Esto dice el Señor Dios:
– También yo había escogido una rama de la cima del alto cedro y la había plantado; de las más altas y jóvenes ramas arrancaré una tierna y la plantaré en la cumbre de un monte elevado; la plantaré en una montaña alta de Israel, echará brotes y dará fruto. Se hará un cedro magnífico. Aves de todas clases anidarán en él, anidarán al abrigo de sus ramas. Y reconocerán todos los árboles del campo que yo soy el Señor, que humillo al árbol elevado y exalto al humilde, hago secarse el árbol verde y florecer el árbol seco. Yo, el Señor, lo he dicho y lo haré.

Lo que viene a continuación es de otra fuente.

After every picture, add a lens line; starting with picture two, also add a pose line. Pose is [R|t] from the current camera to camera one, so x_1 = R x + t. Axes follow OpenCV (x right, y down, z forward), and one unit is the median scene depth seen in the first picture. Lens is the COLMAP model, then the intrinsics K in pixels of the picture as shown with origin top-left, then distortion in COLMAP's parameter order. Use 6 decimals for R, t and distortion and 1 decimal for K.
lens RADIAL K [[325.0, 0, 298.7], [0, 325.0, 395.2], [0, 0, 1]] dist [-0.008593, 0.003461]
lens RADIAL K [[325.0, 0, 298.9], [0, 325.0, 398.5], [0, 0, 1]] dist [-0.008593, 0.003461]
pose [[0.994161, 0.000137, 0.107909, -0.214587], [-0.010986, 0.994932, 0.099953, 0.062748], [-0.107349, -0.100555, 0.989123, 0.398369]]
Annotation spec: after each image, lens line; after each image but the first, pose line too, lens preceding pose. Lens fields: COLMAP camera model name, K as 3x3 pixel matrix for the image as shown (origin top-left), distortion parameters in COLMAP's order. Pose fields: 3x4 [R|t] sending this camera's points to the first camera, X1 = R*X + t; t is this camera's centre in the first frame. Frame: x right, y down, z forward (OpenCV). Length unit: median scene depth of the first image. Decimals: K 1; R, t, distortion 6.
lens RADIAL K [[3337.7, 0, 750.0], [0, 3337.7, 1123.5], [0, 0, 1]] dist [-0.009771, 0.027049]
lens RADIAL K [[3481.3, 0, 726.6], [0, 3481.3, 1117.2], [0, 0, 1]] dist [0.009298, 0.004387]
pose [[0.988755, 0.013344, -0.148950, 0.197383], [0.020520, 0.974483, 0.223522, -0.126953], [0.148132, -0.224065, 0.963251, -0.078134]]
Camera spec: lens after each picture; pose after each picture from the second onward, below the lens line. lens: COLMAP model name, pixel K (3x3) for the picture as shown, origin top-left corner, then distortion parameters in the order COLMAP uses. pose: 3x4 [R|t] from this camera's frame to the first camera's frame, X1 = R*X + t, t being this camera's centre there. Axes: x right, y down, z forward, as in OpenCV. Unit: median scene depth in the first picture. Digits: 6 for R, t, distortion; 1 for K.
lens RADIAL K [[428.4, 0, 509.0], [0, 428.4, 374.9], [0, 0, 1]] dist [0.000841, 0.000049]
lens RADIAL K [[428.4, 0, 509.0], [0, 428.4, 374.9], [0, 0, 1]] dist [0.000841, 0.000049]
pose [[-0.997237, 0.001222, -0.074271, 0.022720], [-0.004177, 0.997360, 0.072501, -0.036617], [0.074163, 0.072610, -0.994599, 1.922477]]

Todo es grandioso en Ezequiel; en el evangelio,
todo es modesto. Pero el resultado es el mismo; en ambos árboles pueden anidar
los pájaros. La comparación de Ezequiel recuerda la imagen de una Iglesia
universal dominante, grandiosa, respetada y admirada por todos. La de Jesús,
una comunidad modesta, sin grandes pretensiones, pero alegre de poder acoger a
quien la necesite.
En resumen, las dos parábolas se complementan. La primera habla del crecimiento misterioso del reino; la segunda advierte que, a pesar de su crecimiento, no debemos esperar que se convierta en algo grandioso. Pero, aunque sea modesto como la semilla de la mostaza, podrá cumplir su misión de acoger a los pájaros del cielo.
Final del discurso (Mc 4,33-34)
Con muchas parábolas parecidas les exponía la palabra, acomodándose a su entender. Todo se lo exponía con parábolas, pero a sus discípulos se lo explicaba todo en privado.
«Es bueno darte gracias, Señor» (Salmo 91)
Tanto si la semilla germina y da fruto en cada uno
de nosotros o en toda la Iglesia, la respuesta al evangelio debe ser la acción
de gracias. El salmo usa también una imagen vegetal, aunque no habla del cedro
ni de la mostaza, sino de la palmera. Como ella, el justo «en la vejez seguirá
dando fruto y estará lozano y frondoso».